# Thread: orders of elements and isomorphisms

1. ## orders of elements and isomorphisms

Show that if $\displaystyle \gamma: G_1 \rightarrow G_2$ is an isomorphism, then for each $\displaystyle g \in G_1, o(\gamma(g)) = o(g)$

Does this argument work?

if $\displaystyle g \in G_1$ has order l $\displaystyle \Rightarrow g^l = e_1$ then
$\displaystyle \gamma (g^l) = \gamma (e_1)$
then as the identity element of $\displaystyle G_1$ is mapped to the identity element $\displaystyle e_2 \in G_2$
$\displaystyle \gamma (g^l) = \gamma (e_1) = e_2$
then as $\displaystyle \gamma(x_1x_2)= \gamma(x_1)\gamma(x_2)$ must hold
we have
$\displaystyle \gamma(g^l) = \gamma(g) ^l = (g')^l = e_2$ where as bijection each $\displaystyle g' = \gamma(g)$
therefore $\displaystyle (g')^l = e_2$ in $\displaystyle \in G_2$

2. Originally Posted by FGT12
Show that if $\displaystyle \gamma: G_1 \rightarrow G_2$ is an isomorphism, then for each $\displaystyle g \in G_1, o(\gamma(g)) = o(g)$

Does this argument work?

if $\displaystyle g \in G_1$ has order l $\displaystyle \Rightarrow g^l = e_1$ then
$\displaystyle \gamma (g^l) = \gamma (e_1)$
then as the identity element of $\displaystyle G_1$ is mapped to the identity element $\displaystyle e_2 \in G_2$
$\displaystyle \gamma (g^l) = \gamma (e_1) = e_2$
then as $\displaystyle \gamma(x_1x_2)= \gamma(x_1)\gamma(x_2)$ must hold
we have
$\displaystyle \gamma(g^l) = \gamma(g) ^l = (g')^l = e_2$ where as bijection each $\displaystyle g' = \gamma(g)$
therefore $\displaystyle (g')^l = e_2$ in $\displaystyle \in G_2$
This is only half the battle.
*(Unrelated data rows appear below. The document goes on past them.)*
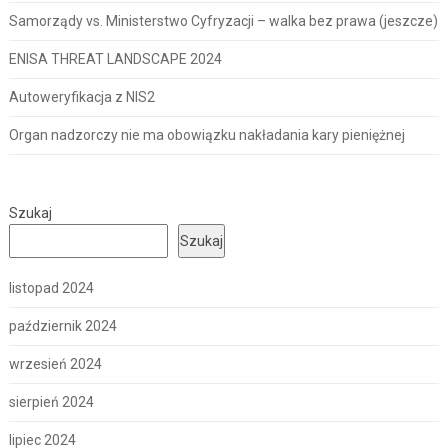
Samorządy vs. Ministerstwo Cyfryzacji – walka bez prawa (jeszcze)
ENISA THREAT LANDSCAPE 2024
Autoweryfikacja z NIS2
Organ nadzorczy nie ma obowiązku nakładania kary pieniężnej
Szukaj
Szukaj
listopad 2024
październik 2024
wrzesień 2024
sierpień 2024
lipiec 2024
You've shown that $\displaystyle \left|\gamma(g)\right|\mid\ell$, but you can use the same process in reverse (since all you used was that $\displaystyle \gamma$ is a homomorphism, but $\displaystyle \gamma^{-1}$ is as well!) to get that $\displaystyle \ell\mid\left|\gamma(g)\right|$.